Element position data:
BEGIN
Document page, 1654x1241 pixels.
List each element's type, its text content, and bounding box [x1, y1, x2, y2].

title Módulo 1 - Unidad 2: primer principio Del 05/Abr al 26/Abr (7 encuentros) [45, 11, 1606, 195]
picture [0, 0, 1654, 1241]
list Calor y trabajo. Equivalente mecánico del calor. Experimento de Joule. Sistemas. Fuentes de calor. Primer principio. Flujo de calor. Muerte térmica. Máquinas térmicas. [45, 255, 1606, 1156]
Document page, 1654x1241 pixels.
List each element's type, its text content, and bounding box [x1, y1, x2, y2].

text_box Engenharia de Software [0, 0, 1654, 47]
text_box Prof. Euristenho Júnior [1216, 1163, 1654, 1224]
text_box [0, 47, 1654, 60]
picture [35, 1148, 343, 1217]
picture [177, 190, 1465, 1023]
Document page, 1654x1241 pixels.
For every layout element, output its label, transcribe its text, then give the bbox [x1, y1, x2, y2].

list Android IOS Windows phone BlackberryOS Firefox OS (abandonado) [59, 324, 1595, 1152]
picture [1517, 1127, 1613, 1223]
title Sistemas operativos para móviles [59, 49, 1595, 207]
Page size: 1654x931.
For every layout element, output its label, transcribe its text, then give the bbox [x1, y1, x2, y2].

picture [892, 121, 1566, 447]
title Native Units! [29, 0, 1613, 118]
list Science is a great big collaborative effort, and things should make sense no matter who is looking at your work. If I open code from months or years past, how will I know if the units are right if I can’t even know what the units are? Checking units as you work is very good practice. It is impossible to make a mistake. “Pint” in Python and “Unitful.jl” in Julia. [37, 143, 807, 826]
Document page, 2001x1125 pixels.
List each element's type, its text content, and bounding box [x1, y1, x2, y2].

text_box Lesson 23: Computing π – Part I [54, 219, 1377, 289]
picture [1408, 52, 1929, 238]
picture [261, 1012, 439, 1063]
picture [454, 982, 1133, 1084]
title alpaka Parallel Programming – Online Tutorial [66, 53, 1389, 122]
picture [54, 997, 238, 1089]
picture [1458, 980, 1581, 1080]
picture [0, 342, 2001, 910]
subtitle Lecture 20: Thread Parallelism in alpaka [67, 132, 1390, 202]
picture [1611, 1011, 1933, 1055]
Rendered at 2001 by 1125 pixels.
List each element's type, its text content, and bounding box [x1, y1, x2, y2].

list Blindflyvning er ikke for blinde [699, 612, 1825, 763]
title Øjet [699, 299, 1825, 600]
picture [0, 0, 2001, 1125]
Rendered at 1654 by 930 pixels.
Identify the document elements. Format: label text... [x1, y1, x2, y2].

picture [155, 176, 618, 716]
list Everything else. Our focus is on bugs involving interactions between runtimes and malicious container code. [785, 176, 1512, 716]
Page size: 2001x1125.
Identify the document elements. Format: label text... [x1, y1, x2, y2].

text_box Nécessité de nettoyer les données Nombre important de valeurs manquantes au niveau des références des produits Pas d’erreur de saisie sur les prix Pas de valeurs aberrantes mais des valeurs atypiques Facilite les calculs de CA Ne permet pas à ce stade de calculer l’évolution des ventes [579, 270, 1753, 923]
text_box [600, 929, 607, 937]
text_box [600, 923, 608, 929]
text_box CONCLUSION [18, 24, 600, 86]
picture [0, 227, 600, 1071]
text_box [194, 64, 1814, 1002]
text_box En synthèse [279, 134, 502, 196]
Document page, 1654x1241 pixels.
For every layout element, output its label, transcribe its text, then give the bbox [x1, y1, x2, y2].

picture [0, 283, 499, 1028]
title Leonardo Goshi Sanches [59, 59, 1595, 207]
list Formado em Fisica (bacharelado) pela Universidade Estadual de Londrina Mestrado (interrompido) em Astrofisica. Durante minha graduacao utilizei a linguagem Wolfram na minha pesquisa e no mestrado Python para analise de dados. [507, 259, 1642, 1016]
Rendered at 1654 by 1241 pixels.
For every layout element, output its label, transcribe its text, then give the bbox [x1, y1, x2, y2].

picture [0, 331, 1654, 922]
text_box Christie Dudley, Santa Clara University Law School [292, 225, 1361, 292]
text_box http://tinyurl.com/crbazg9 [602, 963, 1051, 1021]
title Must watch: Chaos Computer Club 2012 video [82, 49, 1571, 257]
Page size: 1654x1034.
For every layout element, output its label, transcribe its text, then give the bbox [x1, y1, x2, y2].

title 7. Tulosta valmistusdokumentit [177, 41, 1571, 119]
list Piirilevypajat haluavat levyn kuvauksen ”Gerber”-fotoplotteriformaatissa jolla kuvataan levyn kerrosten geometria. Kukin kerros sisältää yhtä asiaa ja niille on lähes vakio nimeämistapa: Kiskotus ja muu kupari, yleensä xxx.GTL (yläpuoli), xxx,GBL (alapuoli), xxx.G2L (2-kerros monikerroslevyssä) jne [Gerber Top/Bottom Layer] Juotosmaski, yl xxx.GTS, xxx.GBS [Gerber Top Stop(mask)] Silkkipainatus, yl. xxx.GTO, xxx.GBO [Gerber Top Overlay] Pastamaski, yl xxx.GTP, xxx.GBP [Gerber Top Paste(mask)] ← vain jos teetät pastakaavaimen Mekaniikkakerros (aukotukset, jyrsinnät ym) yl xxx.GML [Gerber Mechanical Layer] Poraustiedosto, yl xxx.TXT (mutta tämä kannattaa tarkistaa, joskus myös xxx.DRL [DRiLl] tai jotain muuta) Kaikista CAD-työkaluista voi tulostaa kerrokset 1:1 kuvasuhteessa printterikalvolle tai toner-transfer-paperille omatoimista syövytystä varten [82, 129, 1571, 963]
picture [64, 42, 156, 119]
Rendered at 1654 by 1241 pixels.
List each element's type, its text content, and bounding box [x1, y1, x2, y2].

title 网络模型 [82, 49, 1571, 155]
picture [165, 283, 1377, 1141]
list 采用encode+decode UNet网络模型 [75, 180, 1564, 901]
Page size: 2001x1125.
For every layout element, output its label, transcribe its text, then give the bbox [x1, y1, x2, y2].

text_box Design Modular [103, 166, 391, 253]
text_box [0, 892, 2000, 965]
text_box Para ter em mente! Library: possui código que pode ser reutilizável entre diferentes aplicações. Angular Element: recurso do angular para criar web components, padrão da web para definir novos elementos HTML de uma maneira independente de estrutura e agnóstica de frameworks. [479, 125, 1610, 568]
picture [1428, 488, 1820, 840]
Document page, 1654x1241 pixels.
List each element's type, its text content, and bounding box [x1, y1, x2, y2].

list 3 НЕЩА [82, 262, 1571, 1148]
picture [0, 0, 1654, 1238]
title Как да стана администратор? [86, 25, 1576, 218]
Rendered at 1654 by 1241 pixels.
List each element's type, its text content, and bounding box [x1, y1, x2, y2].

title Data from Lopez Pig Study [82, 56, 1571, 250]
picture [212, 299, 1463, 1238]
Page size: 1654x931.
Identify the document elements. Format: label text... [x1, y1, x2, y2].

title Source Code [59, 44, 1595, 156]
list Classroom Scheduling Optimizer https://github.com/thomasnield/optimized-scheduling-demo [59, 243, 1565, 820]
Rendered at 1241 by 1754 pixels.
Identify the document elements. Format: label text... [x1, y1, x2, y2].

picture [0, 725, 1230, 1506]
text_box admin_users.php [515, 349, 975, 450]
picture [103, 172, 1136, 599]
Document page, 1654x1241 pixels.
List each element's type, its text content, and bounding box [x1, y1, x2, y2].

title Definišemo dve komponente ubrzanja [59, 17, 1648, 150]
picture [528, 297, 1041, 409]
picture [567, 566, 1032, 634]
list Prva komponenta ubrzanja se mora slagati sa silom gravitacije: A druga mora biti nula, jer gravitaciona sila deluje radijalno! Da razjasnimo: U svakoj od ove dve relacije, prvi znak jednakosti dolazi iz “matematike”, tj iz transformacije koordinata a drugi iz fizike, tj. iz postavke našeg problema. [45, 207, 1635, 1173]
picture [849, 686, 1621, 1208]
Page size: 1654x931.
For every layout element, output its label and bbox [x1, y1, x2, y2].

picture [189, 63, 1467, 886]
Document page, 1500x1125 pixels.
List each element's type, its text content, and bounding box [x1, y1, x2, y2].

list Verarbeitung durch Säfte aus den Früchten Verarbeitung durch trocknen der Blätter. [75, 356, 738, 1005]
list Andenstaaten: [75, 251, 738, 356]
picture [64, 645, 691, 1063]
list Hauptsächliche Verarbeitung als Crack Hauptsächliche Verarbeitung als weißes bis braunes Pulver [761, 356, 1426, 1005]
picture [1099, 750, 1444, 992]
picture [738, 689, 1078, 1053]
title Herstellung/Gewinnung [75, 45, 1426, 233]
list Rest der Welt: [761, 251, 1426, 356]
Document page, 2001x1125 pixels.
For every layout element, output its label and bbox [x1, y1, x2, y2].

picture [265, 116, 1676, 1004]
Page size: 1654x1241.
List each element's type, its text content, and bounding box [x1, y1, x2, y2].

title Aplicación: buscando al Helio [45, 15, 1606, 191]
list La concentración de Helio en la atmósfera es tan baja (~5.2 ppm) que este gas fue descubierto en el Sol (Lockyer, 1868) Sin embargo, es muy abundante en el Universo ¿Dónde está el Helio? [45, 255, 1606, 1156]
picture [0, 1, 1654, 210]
END
Copy the rows verbatim, beginning with the first line of the rows and ending with the line that contains "picture [0, 0, 1654, 1241]", including that line.

Document page, 1654x1241 pixels.
List each element's type, its text content, and bounding box [x1, y1, x2, y2].

title Módulo 1 - Unidad 2: primer principio Del 05/Abr al 26/Abr (7 encuentros) [45, 11, 1606, 195]
picture [0, 0, 1654, 1241]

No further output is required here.